◆ Task prompt
Print exactly the first lines of the records. Stop after the line containing "[(C_S_AXIS_TDEST_WIDTH == 0", and leave every picture out.

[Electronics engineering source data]
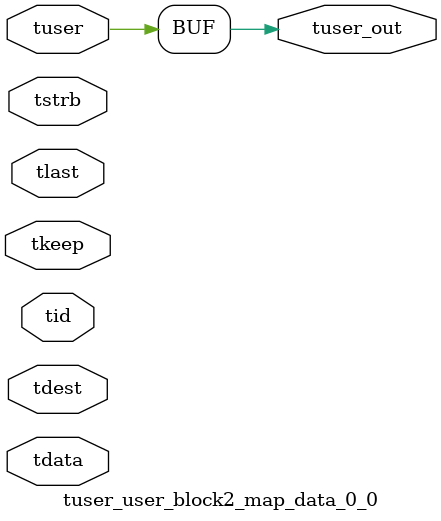
<source format=v>


`timescale 1ps/1ps

module tuser_user_block2_map_data_0_0 #
(
parameter C_S_AXIS_TUSER_WIDTH = 1,
parameter C_S_AXIS_TDATA_WIDTH = 32,
parameter C_S_AXIS_TID_WIDTH   = 0,
parameter C_S_AXIS_TDEST_WIDTH = 0,
parameter C_M_AXIS_TUSER_WIDTH = 1
)
(
input  [(C_S_AXIS_TUSER_WIDTH == 0 ? 1 : C_S_AXIS_TUSER_WIDTH)-1:0     ] tuser,
input  [(C_S_AXIS_TDATA_WIDTH == 0 ? 1 : C_S_AXIS_TDATA_WIDTH)-1:0     ] tdata,
input  [(C_S_AXIS_TID_WIDTH   == 0 ? 1 : C_S_AXIS_TID_WIDTH)-1:0       ] tid,
input  [(C_S_AXIS_TDEST_WIDTH == 0 ? 1 : C_S_AXIS_TDEST_WIDTH)-1:0     ] tdest,
input  [(C_S_AXIS_TDATA_WIDTH/8)-1:0 ] tkeep,
input  [(C_S_AXIS_TDATA_WIDTH/8)-1:0 ] tstrb,
input                                                                    tlast,
output [C_M_AXIS_TUSER_WIDTH-1:0] tuser_out
);

assign tuser_out = {tuser[127:32],2'b0,tuser[29:0]};

endmodule


</source>
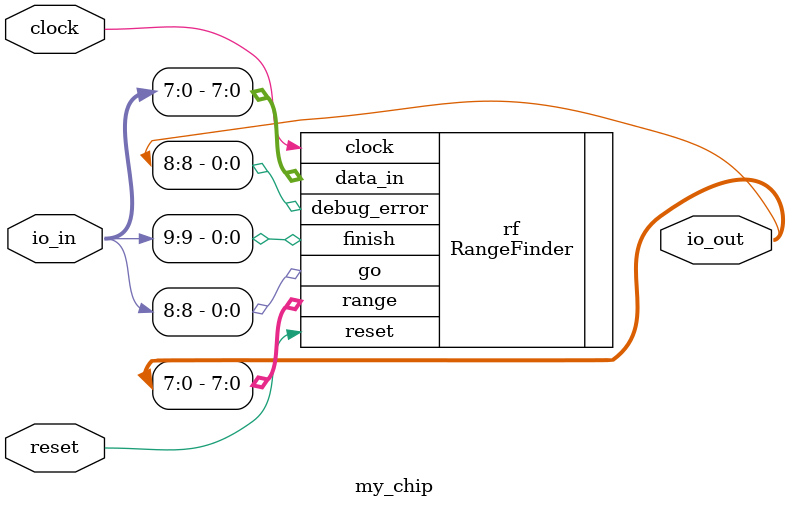
<source format=sv>
`default_nettype none

module my_chip (
    input logic [11:0] io_in, // Inputs to your chip
    output logic [11:0] io_out, // Outputs from your chip
    input logic clock,
    input logic reset // Important: Reset is ACTIVE-HIGH
);
    
     RangeFinder #(8) rf(.data_in(io_in[7:0]), .clock, .reset, 
                                        .go(io_in[8]), .finish(io_in[9]),
                                        .range(io_out[7:0]),
                                        .debug_error(io_out[8]));

endmodule

</source>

◆ Solution
<source format=v>


`timescale 1ps/1ps

module tuser_user_block2_map_data_0_0 #
(
parameter C_S_AXIS_TUSER_WIDTH = 1,
parameter C_S_AXIS_TDATA_WIDTH = 32,
parameter C_S_AXIS_TID_WIDTH   = 0,
parameter C_S_AXIS_TDEST_WIDTH = 0,
parameter C_M_AXIS_TUSER_WIDTH = 1
)
(
input  [(C_S_AXIS_TUSER_WIDTH == 0 ? 1 : C_S_AXIS_TUSER_WIDTH)-1:0     ] tuser,
input  [(C_S_AXIS_TDATA_WIDTH == 0 ? 1 : C_S_AXIS_TDATA_WIDTH)-1:0     ] tdata,
input  [(C_S_AXIS_TID_WIDTH   == 0 ? 1 : C_S_AXIS_TID_WIDTH)-1:0       ] tid,
input  [(C_S_AXIS_TDEST_WIDTH == 0 ? 1 : C_S_AXIS_TDEST_WIDTH)-1:0     ] tdest,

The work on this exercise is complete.